Ordering of objects #
~8 minute read
If you do nothing, your data will be in some sort of ‘default’ order.
Often, it’s just the order it was entered into the spreadsheet. This is a random order, and it’s a wasted opportunity to convey meaning.
When you intentionally order your data, you create meaning. You turn a random list into a clear story. The good news is, while the data is infinite, the ways to logically order it are not. In fact, there is a surprisingly small number of possibilities, often called the “five hat racks."$^\dagger$
Five hat racks #
This expresses the idea that, given a set of objects, there are only 5 ways to logically order them:
-
Chronologically. We could arrange all the athletes by their age, or the date at which they started competing in their event.
-
Alphabetically. We could arrange all the athletes by their last name, alphabetically.
-
By magnitude. We could arrange the athletes by height, or weight, most medals won, or furthest distance travelled. As long as we can quantify something about them, we can order by that quantity.
-
Geographically. One could take a map of the world, and then place each athlete where they currently reside. This is an ordering of the people.
-
Categorically. We could arrange them by some sort of non-quantitative property.. Perhaps male and female, or by the type of medal they won, or by the country of origin.
Now, spend some time trying to think of other ways that you could organize the athletes, and for each one you arrive at, ask if this arrangement falls within one of the 5 hat racks. You will almost invariably find out that they do. Almost (see below).
Five hat racks in Data visualization #
Consider in-state tuition at the Universities belonging to the BIG10 conference in the USA. Imagine you wanted to make a bar chart, and you pulled the data for this, and plotted it without considering the order. You would get a randomly ordered set of bars, much like the following.
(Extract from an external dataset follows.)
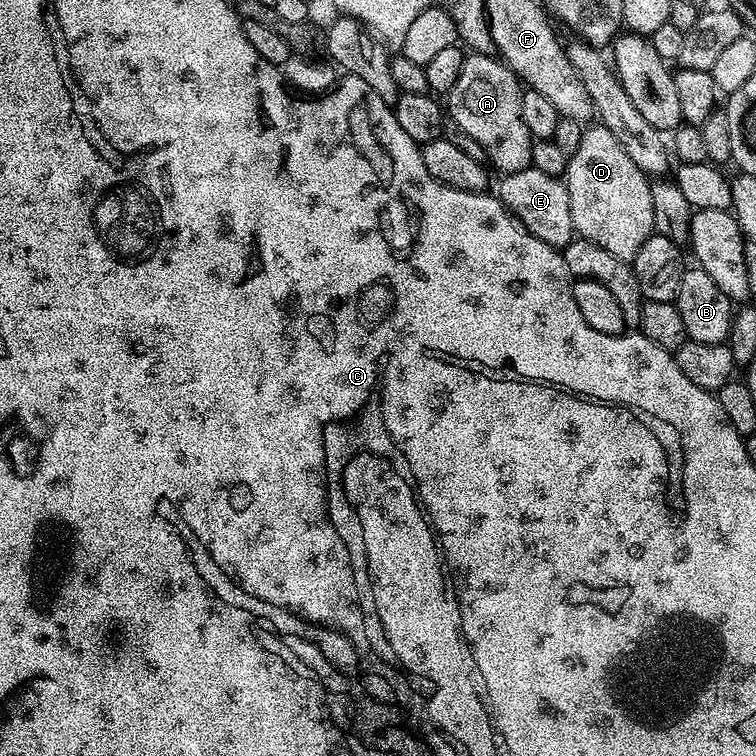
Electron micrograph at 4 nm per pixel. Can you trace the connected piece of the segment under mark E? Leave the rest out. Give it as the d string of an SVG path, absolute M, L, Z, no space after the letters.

This chart has all the information, but its default (random) order carries no meaning. It makes comparisons difficult and hides any potential story. So, let’s apply the five hat racks to tell different stories.
Chronological #
One way to think about these schools is when they were founded, or when they joined the big ten. We can order the bars in chronological order, by founding date, and we have the following:
By magnitude #
Perhaps we think the most important aspect of the plot is understanding which Universities are the most and least expensive. The simplest way to do this is to arrange the universities by cost. Ordering by this magnitude results in the following:
Alphabetical #
What if we thought that the person reading the data visualization would be most interested in a particular school, but we didn’t know ahead of time which one? Then the simplest way to find it might be by sorting them alphabetically.
Now it is much easier to find the school of interest, but it is harder to tell what is more expensive than any other school
Geographical #
Of course, alphabetical may not be the simplest way for someone to find the University of interest. For instance, how should one sort them. Is “The University of Indiana” be sorted by “T”, or “U”, or “I”? Probably “I” is the most useful, but there is some ambiguity. However, for someone with a reasonable knowledge of the geography of the United States, there is no ambiguity about where Indiana is on the map. By placing the Universities over their location on the map, one can understand where to find them, perhaps with even less thought.
Categorical #
For this specific case, categorical may not be quite as useful as the other orderings, however, the BIG10 does contain both public and private universities, and so one could also imagine making two plots, one that allows comparison between public universities, and one that allows comparison between private universities. This might look like the following:
This is a powerful and common use of categorical ordering: you use proximity and separation to group related items, or you “facet” the data into small multiples. This makes the comparisons within a category much clearer.
A special sixth case for data visualizations #
We’ve just established that the default random order is meaningless. However, there is one advanced case where intentional randomness is the correct and powerful choice: to solve overplotting.
For instance, imagine we arranged the tuition of the schools on a 1D line, just so we can see the spread. The default behavior for a plot might be to use the $x$-values to reflect cost, and assign all points with a common $y$-value, as shown below.
Though it is a bit easier to see the clustering around values than it was for the bar charts, it is hard to see all the points. If, however, we add in random displacement along the $y$-axis, we attain the plot below.
In this “jitter plot,” we are deliberately adding random, meaningless displacement (a.k.a. “jitter”) to make all the points visible. The random values along the $y$-axis has no meaning, but does serve our communication of meaning, by allowing all the data to be seen.
This isn’t the same as the default random order we started with. That was accidental meaninglessness. This is intentional meaninglessness, used as a tool to reveal a clearer pattern.
The take home message here is the same as above: do not accept the default ordering, but apply ordering to communicate meaning.
Concluding thoughts #
Order is not a passive choice; it is your most powerful tool for telling a story.
The default order of your data is rarely the best one. By choosing an intentional order—whether by magnitude to build a clear hierarchy, alphabetically to aid lookup, or even intentionally random to reveal a pattern—you are guiding your viewer and making your message clear.
Always ask: “What story am I trying to tell?” and “Which of the ‘hat racks’ tells that story best?”
$^\dagger$ This is also sometimes called LATCH: Location, Alphabet, Time, Category, Hierarchy/Magnitude.